DHCP static ARP new column, what is it?

xbipin · Dec 15, 2012, 3:09 PM

i see recently the dhcp server page has a new column for static arp for all the clients listed below in the static dhcp table, can some1 tell me what does it actually do?

suppose if a entry in table is there with static arp ticked and deny unknown client ticked, will the client get the same ip as listed, if so then what does ticking static arp do additional?
does it mean even if client manually feeds in another ip in his machine from same range but not the one that hes locked to, he wont be able to communicate?

GruensFroeschli · Dec 15, 2012, 4:07 PM

This feature is there since at least 1.0

Yes if you enable static ARP then only the devices with the correct MAC/IP pair in the list below will be able to communicate with the pfSense.
They won't be able to communicate if they change their MAC, their IP or aren't on the list.

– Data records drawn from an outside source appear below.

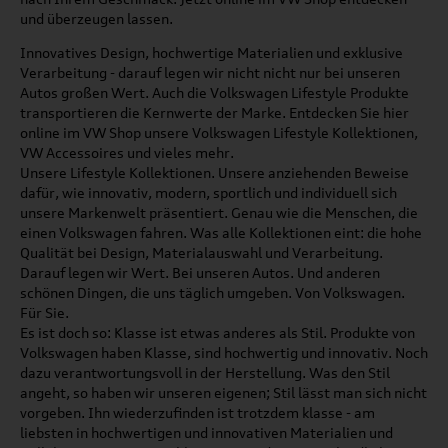
und überzeugen lassen.
Innovatives Design, hochwertige Materialien und exklusive
Verarbeitung - darauf legen wir nicht nicht nur bei unseren
Autos großen Wert. Auch die Volkswagen Lifestyle Produkte
transportieren die Kernwerte der Marke. Entdecken Sie hier
online im VW Shop unsere Volkswagen Lifestyle Kollektionen,
VW Accessoires und vieles mehr.
Unsere Lifestyle Kollektionen. Unsere anziehenden Beweise
dafür, wie innovativ, modern, sportlich und individuell sich
unsere Markenwelt präsentiert. Genau wie die Menschen, die
einen Volkswagen fahren. Was alle Kollektionen eint: die hohe
Qualität bei Design, Materialauswahl und Verarbeitung.
Darauf legen wir Wert. Bei unseren Autos. Und anderen
schönen Dingen, die uns täglich umgeben. Von Volkswagen.
Für Sie.
Es ist doch so: Klasse ist etwas anderes als Stil. Produkte von
Volkswagen haben Klasse, sind hochwertig und innovativ. Noch
dazu verantwortungsvoll in der Herstellung. Was den Stil
angeht, so haben wir unseren eigenen; Stil lässt man sich nicht
vorgeben. Ihn wiederzufinden ist trotzdem klasse - am
liebsten in hochwertigen und innovativen Materialien und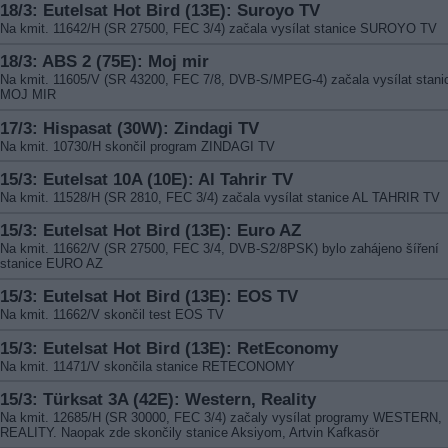
18/3: Eutelsat Hot Bird (13E): Suroyo TV
Na kmit. 11642/H (SR 27500, FEC 3/4) začala vysílat stanice SUROYO TV
18/3: ABS 2 (75E): Moj mir
Na kmit. 11605/V (SR 43200, FEC 7/8, DVB-S/MPEG-4) začala vysílat stani
MOJ MIR
17/3: Hispasat (30W): Zindagi TV
Na kmit. 10730/H skončil program ZINDAGI TV
15/3: Eutelsat 10A (10E): Al Tahrir TV
Na kmit. 11528/H (SR 2810, FEC 3/4) začala vysílat stanice AL TAHRIR TV
15/3: Eutelsat Hot Bird (13E): Euro AZ
Na kmit. 11662/V (SR 27500, FEC 3/4, DVB-S2/8PSK) bylo zahájeno šíření
stanice EURO AZ
15/3: Eutelsat Hot Bird (13E): EOS TV
Na kmit. 11662/V skončil test EOS TV
15/3: Eutelsat Hot Bird (13E): RetEconomy
Na kmit. 11471/V skončila stanice RETECONOMY
15/3: Türksat 3A (42E): Western, Reality
Na kmit. 12685/H (SR 30000, FEC 3/4) začaly vysílat programy WESTERN,
REALITY. Naopak zde skončily stanice Aksiyom, Artvin Kafkasör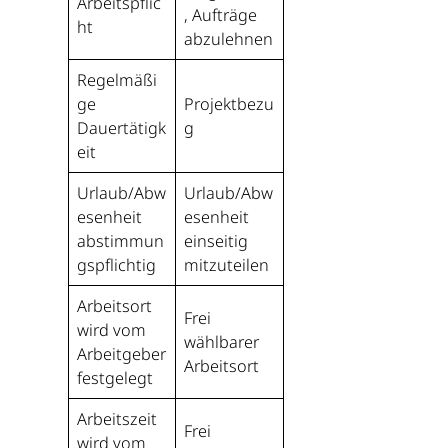
Arbeitspflic
, Aufträge
ht
abzulehnen
Regelmäßi
ge
Projektbezu
Dauertätigk
g
eit
Urlaub/Abw
Urlaub/Abw
esenheit
esenheit
abstimmun
einseitig
gspflichtig
mitzuteilen
Arbeitsort
Frei
wird vom
wählbarer
Arbeitgeber
Arbeitsort
festgelegt
Arbeitszeit
Frei
wird vom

bardelot · Dec 15, 2012, 4:25 PM

@GruensFroeschli
xbipin was referring to the new individual static arp entries introduced around a week ago in commit:25c1ebd5cb2a358477e81c30b5e73719a94e1107

@xbipin
If "Enable Static ARP entries" is selected, the additional individual static arp is not used.

xbipin · Dec 15, 2012, 4:30 PM

ok got it, i tried it using this, my tablet mac id/ip listed in list with static arp ticked and deny unknown clients ticked, by default it gets ip 0.15 so i manually set it to 0.14, internet connection went down for it but its able to communicate with local lan pcs, wireless is bridged to lan so could it be some bug or its intended this way?

bardelot · Dec 15, 2012, 4:43 PM

The static arp is only used for communication between the router and the client, not for the communication between the clients.

xbipin · Dec 15, 2012, 4:57 PM

but in this case its through the router only, tablet is wifi and PC on Ethernet

NOYB · Dec 16, 2012, 12:45 AM

It simply makes a static entry in the ARP table for that client.


mwexec("/usr/sbin/arp -s " . escapeshellarg($arpent['ipaddr']) . " " . escapeshellarg($arpent['mac']));

The GitHub commit can be viewed here:
https://github.com/bsdperimeter/pfsense/commit/25c1ebd5cb2a358477e81c30b5e73719a94e1107

phil.davis · Dec 16, 2012, 1:37 AM

With WiFi and LAN bridged, the pfSense software is not going to be examining the detail of packets between WiFi and LAN. It will simply be forwarding packets back and forth between the 2 interfaces, so that they look like one. It will only be when pfSense talks to the client itself that the static ARP comes into play.